Prominent applications of ViT
1) Image Classification
Image classification is a fundamental computer vision problem, and CNNs have been the most successful architecture for this task. Although ViTs have shown remarkable performance on large datasets, they do not achieve comparable results on small to medium-sized datasets. One reason for this is that CNNs are better at encoding local information in images because of their locally restricted receptive fields.
2) Image Captioning
ViTs have enabled a more sophisticated form of image categorization, which involves generating a caption that describes the content of an image instead of a single-word label. This is made possible by the ability of ViTs to learn a general representation of a given data modality rather than just a basic set of labels. With the use of ViTs, it is possible to generate descriptive text for an image. An implementation of ViT trained on the COCO dataset will be used to illustrate this. The generated captions for the images can be seen below.
3) Image Segmentation
Segmenting images can be a difficult challenge, but Dense Prediction Transformers (DPT), released by Intel in March 2021, has made the process easier. With vision transformers for image processing and semantic segmentation of up to 49.02% mIoU on the ADE20K dataset, DPT offers significant improvements to current models and algorithms. We’ve seen an incredible leap of up to 28% higher performances when used for monocular depth estimation compared to fully-convolutional networks.
4) Image Segmentation
A network for detecting and localizing anomalies in images based on transformers combines patch embedding with a reconstruction-based approach. By using transformer networks, the spatial information of the embedded patches can be preserved, which is then processed by a Gaussian mixture density network to localize the anomalous areas.
5) Anomaly Detection
Google Research has just published an intriguing paper on action recognition using pure-transformer-based models. This is notable given the recent success of these models in image classification tasks. The proposed model extracts spatiotemporal tokens from the input video and then encodes the tokens with a series of transformer layers. To handle long sequences, efficient variants of the model are proposed which factorize spatial and temporal dimensions into separate components.
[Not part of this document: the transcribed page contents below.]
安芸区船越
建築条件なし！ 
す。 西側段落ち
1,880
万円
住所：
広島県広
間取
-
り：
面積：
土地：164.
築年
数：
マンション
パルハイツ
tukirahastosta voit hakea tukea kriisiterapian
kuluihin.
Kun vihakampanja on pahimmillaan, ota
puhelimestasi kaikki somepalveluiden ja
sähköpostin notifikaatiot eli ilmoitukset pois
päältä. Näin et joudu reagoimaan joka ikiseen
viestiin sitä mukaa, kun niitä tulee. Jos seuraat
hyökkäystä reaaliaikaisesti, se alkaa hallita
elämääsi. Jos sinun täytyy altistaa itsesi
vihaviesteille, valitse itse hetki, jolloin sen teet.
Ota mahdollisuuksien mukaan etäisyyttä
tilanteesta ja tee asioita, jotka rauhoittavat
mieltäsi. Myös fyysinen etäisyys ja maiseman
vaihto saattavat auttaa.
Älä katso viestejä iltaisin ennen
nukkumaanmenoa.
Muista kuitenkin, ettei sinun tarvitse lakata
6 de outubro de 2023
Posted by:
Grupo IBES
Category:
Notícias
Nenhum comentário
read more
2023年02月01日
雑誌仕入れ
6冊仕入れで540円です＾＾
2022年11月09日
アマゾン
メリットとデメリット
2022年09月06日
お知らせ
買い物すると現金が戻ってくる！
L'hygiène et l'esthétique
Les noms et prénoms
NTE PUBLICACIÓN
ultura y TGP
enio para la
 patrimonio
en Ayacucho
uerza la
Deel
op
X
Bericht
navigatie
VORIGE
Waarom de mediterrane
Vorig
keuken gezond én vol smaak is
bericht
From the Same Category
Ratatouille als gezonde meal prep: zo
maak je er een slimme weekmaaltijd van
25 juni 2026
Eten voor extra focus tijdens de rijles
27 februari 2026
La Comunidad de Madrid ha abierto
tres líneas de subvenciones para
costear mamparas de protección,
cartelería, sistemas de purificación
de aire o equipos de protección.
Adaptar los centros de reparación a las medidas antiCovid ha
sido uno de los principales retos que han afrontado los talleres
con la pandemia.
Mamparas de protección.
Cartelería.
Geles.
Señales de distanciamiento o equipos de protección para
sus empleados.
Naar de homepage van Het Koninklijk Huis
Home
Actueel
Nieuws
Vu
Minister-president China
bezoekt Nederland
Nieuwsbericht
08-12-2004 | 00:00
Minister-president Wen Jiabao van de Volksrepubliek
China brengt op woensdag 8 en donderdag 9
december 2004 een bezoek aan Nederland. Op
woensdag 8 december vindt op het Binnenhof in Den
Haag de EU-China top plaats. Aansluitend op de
The size of training datasets needed to effectively use transformer-based models is substantial; however, this challenge can be addressed by suitable regularisation techniques during training as well as ensembling pre-trained image models to produce results using comparatively small datasets.
Key Takeaways
When considering ViT, it’s wise to remember some key points. ViTs have recently shown excellent performance for computer vision tasks, surpassing the dominant status of CNNs in this field.
Compared to CNN models, Transformers require more data for maximum accuracy. However, the self-attention mechanism of Transformer models gives developers and testers a clearer look into model development. Attention maps give a graphical representation of the strengths and weaknesses of the model, providing insight that is difficult to achieve with CNNs.
Furthermore, Transformers are both efficient and accurate, taking significantly less training time than CNNs.
Deploying the chosen approach should be quick and simple, even if time is of the essence. CNN-based approaches can be implemented more easily than frameworks for Transformers.
Vision Transformers have drastically impacted the development of vision models, with Google’s ViT-MoE model being the largest of its kind, at 15 billion parameters. This has resulted in impressive results on ImageNet-1K classification tasks.